Regrettably, selling property at the best price is frequently difficult, especially when you are competing against similar properties and in a difficult market place. By improving your home, you can increase the resale value of your home. Even small improvements can help increase profits from your sale.
Depending on your choice of home improvement, not all choices need be expensive, but many options are. You don’t have to renovate everything all at once, unless you are intending to sell the property as soon as possible. You can plan and stage your home improvements over a number of months or years. When you are carrying out the work yourself it is better to choose smaller areas in your home to complete, rather than trying to finish everything by year-end. Even where you employ professionals to carry out the work, how long do you want your family and home to be compromised and difficult to live in?

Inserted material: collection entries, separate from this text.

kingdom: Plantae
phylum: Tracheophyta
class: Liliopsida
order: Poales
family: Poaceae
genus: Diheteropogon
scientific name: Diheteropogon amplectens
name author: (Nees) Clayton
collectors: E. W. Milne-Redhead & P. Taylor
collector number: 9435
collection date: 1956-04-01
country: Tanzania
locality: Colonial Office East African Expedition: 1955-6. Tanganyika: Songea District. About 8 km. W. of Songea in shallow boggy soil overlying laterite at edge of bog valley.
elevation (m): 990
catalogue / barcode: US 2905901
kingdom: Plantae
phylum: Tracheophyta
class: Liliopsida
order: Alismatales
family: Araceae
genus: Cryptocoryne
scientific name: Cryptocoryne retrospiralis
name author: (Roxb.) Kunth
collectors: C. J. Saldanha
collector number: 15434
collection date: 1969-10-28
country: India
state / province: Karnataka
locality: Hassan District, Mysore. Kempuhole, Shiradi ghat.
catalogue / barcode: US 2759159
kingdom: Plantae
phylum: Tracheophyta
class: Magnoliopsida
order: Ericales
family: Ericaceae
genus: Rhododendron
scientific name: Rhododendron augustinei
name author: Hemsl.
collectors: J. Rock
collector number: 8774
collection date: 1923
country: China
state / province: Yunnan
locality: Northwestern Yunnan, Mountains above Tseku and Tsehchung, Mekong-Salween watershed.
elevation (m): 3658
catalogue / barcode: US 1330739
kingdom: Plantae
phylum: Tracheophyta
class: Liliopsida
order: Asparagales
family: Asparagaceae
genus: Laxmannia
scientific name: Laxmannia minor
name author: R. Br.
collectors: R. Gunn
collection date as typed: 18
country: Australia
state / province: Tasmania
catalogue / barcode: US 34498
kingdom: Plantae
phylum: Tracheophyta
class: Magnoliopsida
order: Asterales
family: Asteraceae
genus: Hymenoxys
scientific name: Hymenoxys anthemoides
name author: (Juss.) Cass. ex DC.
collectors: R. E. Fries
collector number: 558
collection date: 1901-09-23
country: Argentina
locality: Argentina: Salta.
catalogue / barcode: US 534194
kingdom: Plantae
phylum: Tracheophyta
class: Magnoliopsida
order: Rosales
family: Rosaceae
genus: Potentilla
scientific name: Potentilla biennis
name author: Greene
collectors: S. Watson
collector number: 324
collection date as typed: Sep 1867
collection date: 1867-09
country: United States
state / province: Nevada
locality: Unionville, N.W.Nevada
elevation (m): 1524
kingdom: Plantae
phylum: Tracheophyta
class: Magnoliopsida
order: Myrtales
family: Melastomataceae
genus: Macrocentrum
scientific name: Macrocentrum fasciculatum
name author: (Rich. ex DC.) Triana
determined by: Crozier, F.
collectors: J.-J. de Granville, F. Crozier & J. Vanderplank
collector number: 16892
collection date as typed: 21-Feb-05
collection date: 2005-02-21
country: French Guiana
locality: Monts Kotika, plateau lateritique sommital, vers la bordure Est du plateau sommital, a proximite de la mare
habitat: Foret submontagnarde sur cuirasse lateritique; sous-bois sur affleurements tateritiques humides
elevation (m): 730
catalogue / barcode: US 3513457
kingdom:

By planning your improvements over a longer period of time, it may be easier to stretch your budget to accommodate more over the years ahead.
Ideally, you should be paying, for the upgrading of your property, from your savings. There are options to finance the renovation but in such instances you have to budget for the additional cost of interest. By planning ahead, you may decide to only carry out the work when you have sufficient savings set aside for these tasks.
Should you already own a large mortgage, your bank or other finance company may not allow you to borrow any more money at straightforward mortgage rates, but they might still lend you the finances that you need, but at unsecured rates, which are always much higher.
Where you have sufficient equity in your home, your mortgage company may well offer you the best possible deal for your money if you do not have the savings at present.
Where you may be planning to sell the property in the next few months, you may wish to access short-term financing as a clear alternative, because you know that you can clear the debt in a short period of time; but what if you can’t sell?
Carefully budgeting for your renovation is vital to the success of your project. Many home improvements quickly go over budget and many people run out of cash and have to turn to their credit cards or other loan facilities to complete their objective.
Kitchens, bathrooms, roofs, windows and outdoor improvements can quickly add to the value of your property by making a great first impression on those inspecting your house. Adversely, adding a swimming pool or garage conversion or spending too much money on the upgrade compared to the possible return, are indicators that your home improvement choices may be mistaken.
Whether you intend to stay in the property or sell it after you have completed the home improvements, budgeting properly for the work, with money available from your savings, will provide you with the best results.